Urban Air Mobility
01/2020 - 06/2020
Urban Air Mobility developed the concept of utilizing short distant air travel in-between heavily developed urban areas
In the near future, we predicted that Urban Air Mobility (UAM) will become a common solution for your daily commute. With a sharply rising work population in urban spaces, people will continue to be pushed further outside of the cities. Using virtual reality, we provide a simulated experience of what the UAM journey will be like. We have crafted the type of interactive experience that can help anyone wrap their head around this soon to be a reality.
The initiation of UAM development from major rideshare companies such as Uber and Lyft in collaboration with automakers, we wanted to design an experience that imagines how that reality might look like in our daily lives. We have aimed to explore discussions around safety, comfort, trust, and ease of use that come with new services and the complexity that is required more than ever before.

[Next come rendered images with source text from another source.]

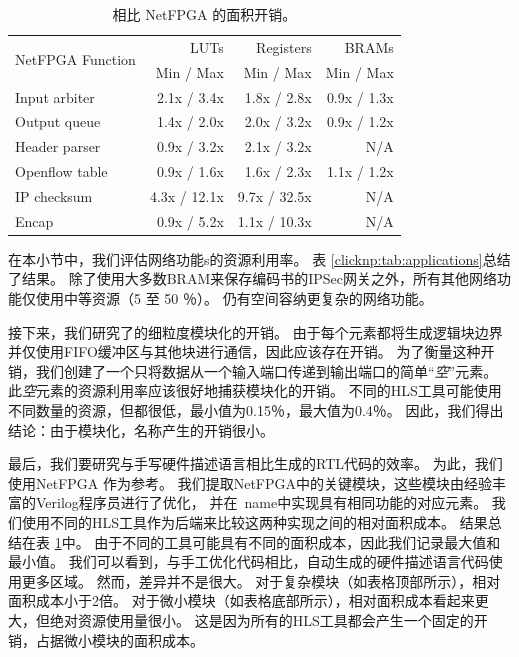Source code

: \begin{table}[htbp]
	\centering
	
	\caption{相比 NetFPGA 的面积开销。}
	\label{clicknp:tab:netfpga}
	\begin{tabular}{l|r|r|r}
		\toprule
		\multirow{2}{2.2cm}{NetFPGA Function} & LUTs & Registers & BRAMs \\
		& Min / Max & Min / Max & Min / Max \\
		\midrule
		Input arbiter  & 2.1x / 3.4x & 1.8x / 2.8x & 0.9x / 1.3x \\
		Output queue   & 1.4x / 2.0x & 2.0x / 3.2x & 0.9x / 1.2x \\
		Header parser  & 0.9x / 3.2x & 2.1x / 3.2x & N/A \\
		Openflow table & 0.9x / 1.6x & 1.6x / 2.3x & 1.1x / 1.2x \\
		\midrule
		\midrule
		IP checksum    & 4.3x / 12.1x & 9.7x / 32.5x & N/A \\
		Encap          & 0.9x / 5.2x & 1.1x / 10.3x & N/A \\
		\bottomrule
	\end{tabular}
	
\end{table}


在本小节中，我们评估\name 网络功能s的资源利用率。
表 \ref {clicknp:tab:applications}总结了结果。
除了使用大多数BRAM来保存编码书的IPSec网关之外，所有其他网络功能仅使用中等资源（5 至 50 ％）。
仍有空间容纳更复杂的网络功能。

接下来，我们研究了\name 的细粒度模块化的开销。
由于每个元素都将生成逻辑块边界并仅使用FIFO缓冲区与其他块进行通信，因此应该存在开销。
为了衡量这种开销，我们创建了一个只将数据从一个输入端口传递到输出端口的简单``\textit{空}''元素。
此\textit {空}元素的资源利用率应该很好地捕获模块化的开销。
不同的HLS工具可能使用不同数量的资源，但都很低，最小值为0.15％，最大值为0.4％。
因此，我们得出结论：由于模块化，名称产生的开销很小。

最后，我们要研究\name 与手写硬件描述语言相比生成的RTL代码的效率。
为此，我们使用NetFPGA \cite {netfpga}作为参考。
我们提取NetFPGA中的关键模块，这些模块由经验丰富的Verilog程序员进行了优化，
并在\ name中实现具有相同功能的对应元素。
我们使用不同的HLS工具作为后端来比较这两种实现之间的相对面积成本。
结果总结在表 \ref {clicknp:tab:netfpga}中。
由于不同的工具可能具有不同的面积成本，因此我们记录最大值和最小值。
我们可以看到，与手工优化代码相比，自动生成的硬件描述语言代码使用更多区域。
然而，差异并不是很大。
对于复杂模块（如表格顶部所示），相对面积成本小于2倍。
对于微小模块（如表格底部所示），相对面积成本看起来更大，但绝对资源使用量很小。
这是因为所有的HLS工具都会产生一个固定的开销，占据微小模块的面积成本。


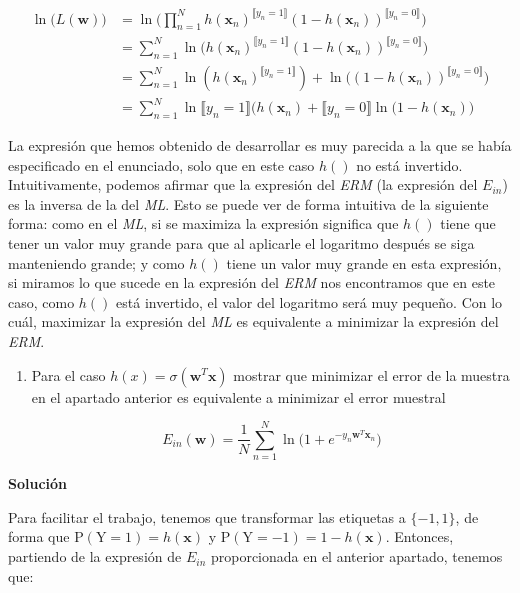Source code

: \documentclass[11pt,a4paper]{article}
\newcommand{\answer}{\noindent\textbf{Solución}}
\begin{document}
\begin{equation}
\begin{split}
	\ln \Big( L(\mathbf{w}) \Big) &= \ln \Bigg( \prod_{n=1}^N
	h(\mathbf{x}_n)^{\llbracket y_n = 1 \rrbracket} (1 - h(\mathbf{x}_n))^{\llbracket y_n = 0 \rrbracket} \Bigg) \\
	&= \sum_{n=1}^N \ln \Big(
	h(\mathbf{x}_n)^{\llbracket y_n = 1 \rrbracket} (1 - h(\mathbf{x}_n))^{\llbracket y_n = 0 \rrbracket} \Big) \\
	&= \sum_{n=1}^N
	\ln (h(\mathbf{x}_n)^{\llbracket y_n = 1 \rrbracket}) + \ln \Big( (1 - h(\mathbf{x}_n))^{\llbracket y_n = 0 \rrbracket}
	\Big) \\
	&= \sum_{n=1}^N
	\ln \llbracket y_n = 1 \rrbracket (h(\mathbf{x}_n) + \llbracket y_n = 0 \rrbracket \ln \Big( 1 - h(\mathbf{x}_n) \Big)
\end{split}
\end{equation}

La expresión que hemos obtenido de desarrollar es muy parecida a la que se había especificado en el enunciado, solo que
en este caso $h()$ no está invertido. Intuitivamente, podemos afirmar que la expresión del \textit{ERM} (la expresión del
$E_{in}$) es la inversa de la del \textit{ML}. Esto se puede ver de forma intuitiva de la siguiente forma: como en el
\textit{ML}, si se maximiza la expresión significa que $h()$ tiene que tener un valor muy grande para que al aplicarle el
logaritmo después se siga manteniendo grande; y como $h()$ tiene un valor muy grande en esta expresión, si miramos lo que
sucede en la expresión del \textit{ERM} nos encontramos que en este caso, como $h()$ está invertido, el valor del logaritmo
será muy pequeño. Con lo cuál, maximizar la expresión del \textit{ML} es equivalente a minimizar la expresión del
\textit{ERM}.

\begin{enumerate}[resume,label=\textit{\alph*})]
	\item Para el caso $h(x) = \sigma (\mathbf{w}^T\mathbf{x})$ mostrar que minimizar el error de la muestra en el apartado
	anterior es equivalente a minimizar el error muestral
	
	\[E_{in}(\mathbf{w}) = \frac{1}{N} \sum_{n=1}^N \ln \bigg( 1 + e^{-y_n\mathbf{w}^T\mathbf{x}_n} \bigg)\]
\end{enumerate}

\answer

Para facilitar el trabajo, tenemos que transformar las etiquetas a $\lbrace -1, 1 \rbrace$, de forma que
$\text{P} (\text{Y} = 1) = h(\mathbf{x})$ y $\text{P} (\text{Y} = -1) = 1 - h(\mathbf{x})$. Entonces, partiendo de la
expresión de $E_{in}$ proporcionada en el anterior apartado, tenemos que:
\end{document}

Our integrated web experience with VR takes users through each step of the process from booking your ride to traveling to the new transit stations, and finally riding the new Electrical Vertical Takeoff and Landing (eVTOL) vehicles.

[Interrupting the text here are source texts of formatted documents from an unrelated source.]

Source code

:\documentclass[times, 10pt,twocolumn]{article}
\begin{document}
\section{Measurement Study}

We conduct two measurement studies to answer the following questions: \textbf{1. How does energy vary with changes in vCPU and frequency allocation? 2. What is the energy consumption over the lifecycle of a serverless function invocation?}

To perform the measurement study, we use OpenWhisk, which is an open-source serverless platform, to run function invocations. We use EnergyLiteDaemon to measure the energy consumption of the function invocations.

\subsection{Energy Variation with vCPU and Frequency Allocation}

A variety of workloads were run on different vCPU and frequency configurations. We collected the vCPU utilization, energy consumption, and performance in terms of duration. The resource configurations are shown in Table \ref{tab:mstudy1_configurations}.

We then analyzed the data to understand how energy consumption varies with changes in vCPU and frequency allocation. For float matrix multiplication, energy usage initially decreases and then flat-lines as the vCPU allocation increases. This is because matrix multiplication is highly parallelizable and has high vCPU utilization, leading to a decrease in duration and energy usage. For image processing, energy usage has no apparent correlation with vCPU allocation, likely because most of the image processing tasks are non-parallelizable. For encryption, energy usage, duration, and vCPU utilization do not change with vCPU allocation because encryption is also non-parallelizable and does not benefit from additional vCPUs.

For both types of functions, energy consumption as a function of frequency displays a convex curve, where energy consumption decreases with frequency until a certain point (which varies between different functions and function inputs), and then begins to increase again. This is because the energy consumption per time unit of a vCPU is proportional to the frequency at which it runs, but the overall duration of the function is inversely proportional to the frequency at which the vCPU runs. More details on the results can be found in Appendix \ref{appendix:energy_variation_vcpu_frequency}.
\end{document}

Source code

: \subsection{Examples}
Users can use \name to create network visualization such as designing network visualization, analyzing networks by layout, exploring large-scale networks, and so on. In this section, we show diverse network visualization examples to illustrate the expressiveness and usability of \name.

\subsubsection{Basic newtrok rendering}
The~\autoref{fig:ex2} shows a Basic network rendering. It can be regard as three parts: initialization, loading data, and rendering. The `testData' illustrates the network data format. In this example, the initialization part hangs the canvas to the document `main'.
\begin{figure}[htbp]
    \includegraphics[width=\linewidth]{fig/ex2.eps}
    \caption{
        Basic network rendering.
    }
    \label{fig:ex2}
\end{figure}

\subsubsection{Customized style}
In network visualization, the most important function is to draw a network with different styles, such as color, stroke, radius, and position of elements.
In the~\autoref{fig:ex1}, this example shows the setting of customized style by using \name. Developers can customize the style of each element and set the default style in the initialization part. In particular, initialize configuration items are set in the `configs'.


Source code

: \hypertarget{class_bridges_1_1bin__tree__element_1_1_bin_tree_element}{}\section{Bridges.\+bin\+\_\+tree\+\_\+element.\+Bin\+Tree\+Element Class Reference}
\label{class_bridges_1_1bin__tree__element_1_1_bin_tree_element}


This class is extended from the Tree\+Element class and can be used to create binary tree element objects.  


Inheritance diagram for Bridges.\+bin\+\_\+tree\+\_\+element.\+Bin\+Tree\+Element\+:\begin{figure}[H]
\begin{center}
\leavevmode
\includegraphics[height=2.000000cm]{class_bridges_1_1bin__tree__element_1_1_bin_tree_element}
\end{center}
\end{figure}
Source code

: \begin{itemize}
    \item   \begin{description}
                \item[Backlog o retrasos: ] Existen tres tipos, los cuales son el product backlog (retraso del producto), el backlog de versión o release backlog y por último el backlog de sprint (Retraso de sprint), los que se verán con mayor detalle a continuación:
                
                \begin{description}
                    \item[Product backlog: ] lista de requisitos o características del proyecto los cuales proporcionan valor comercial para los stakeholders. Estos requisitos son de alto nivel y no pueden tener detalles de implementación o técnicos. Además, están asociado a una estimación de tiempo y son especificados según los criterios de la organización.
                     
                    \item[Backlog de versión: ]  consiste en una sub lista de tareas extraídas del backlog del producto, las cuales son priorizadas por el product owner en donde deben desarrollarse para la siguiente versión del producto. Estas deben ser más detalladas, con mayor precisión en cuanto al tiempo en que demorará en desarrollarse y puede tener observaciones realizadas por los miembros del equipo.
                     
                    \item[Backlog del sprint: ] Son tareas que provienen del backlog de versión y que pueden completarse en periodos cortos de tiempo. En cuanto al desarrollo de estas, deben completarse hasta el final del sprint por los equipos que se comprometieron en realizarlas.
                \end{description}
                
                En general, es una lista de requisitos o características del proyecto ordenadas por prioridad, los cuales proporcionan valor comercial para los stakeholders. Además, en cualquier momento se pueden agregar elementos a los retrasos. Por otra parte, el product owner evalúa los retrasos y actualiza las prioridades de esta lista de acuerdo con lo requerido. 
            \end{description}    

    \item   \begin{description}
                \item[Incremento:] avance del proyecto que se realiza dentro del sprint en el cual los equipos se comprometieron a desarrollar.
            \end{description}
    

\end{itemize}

Large corporations who are working towards Urban Air Mobility (UAM) have trouble gaining user trust and managing negative perceptions of service providers.
"How might we imagine the future of transportation of Urban Air Mobility with trust and a sense of security?"
In order to inform our experience and design, we aimed to explore and understand a range of flight-related travel experiences that specifically look at individual travel stressors, and how those can be facilitated through both internal and external factors.
Internal facilitation refers to the traveler’s own ability to manage and mitigate their experience and external facilitation refers to ways in which the airlines and airports establish a positive rapport and travel experience within their service environment.
Providing transparency about eVTOL pilots and craft to gain user’s trust and security
Offering customized flying experience according to what types of flyer users are
Creating a exciting experience to fly with eVTOL services in virtual reality
Urban Air Mobility, like many new services, will have a premium price tag designed towards high-end users. In our approach, we wanted our design to include the users on edge, including users with special needs or typically not in the core demographics of the services. It is important to think about users who are a part of the population in the first or second mass-adoption to depict a future of transportation for not just a select group of users.
Alexa Needs Access
Alexa is a retiree healthcare administrator who lives in a rural community. Two years ago, she was diagnosed with type II diabetes, and as of recently, she has been having trouble with her vision and getting around
User Journey Map (Web)
Using a user-centered approach, our team developed a future-state journey map that explores how an individual could include Urban Air Mobility into their travel plans or their daily commute.
Alexa is scheduled for cataract surgery and is apprehensive about traveling long distances before and after her procedure. She needs to find a safe, and reliable way to travel to and from her surgery, on her terms
Alexa expects the pilot and the eVTOL craft to be safe and reliable, and that her specific travel needs are met and accommodated.
After researching UAM services, I envisioned that the process of requesting a VTOL service through an application would be identical to existing ridesharing services. Thus, I decided to add ridesharing integration within UAM service to provide a well-rounded journey for long-distance commutes.
Our designers used Uber’s design system to achieve this modern and minimal design look: colors, illustrations, and iconography, but we were still able to differentiate SWRVO brand from Uber.
To build the simulation, our developers used virtual reality SDK (software developer kit) within Unity’s asset store to enable us to quickly have access to the proper functionalities in connecting a VR headset and hand controllers for user testing. Within the editor, we created objects that would display our 360 videos and then imported a 3D model of our aircraft into our scene. We uploaded our 360 drone footage to our project for viewers to watch during the simulation. Finally, we created a scene manager that controlled the transitions to viewing different videos.
Initially, we wanted to create a physical installation that allowed users to experience our VR simulation by wearing an HTC Vive headset. However, due to the cancellation of the physical capstone event, we opted to build a WebGL version of the project. The WebGL allows people to interact with our simulation remotely within a web browser. This was a shift in our development process because we needed to convert all of our VR interactions and modify them to be experienced in front of a computer screen. To do so, we programmed C# scripts that allowed people to look around the scene by using their mouse and pressing keyboard keys that substitute the hand controllers.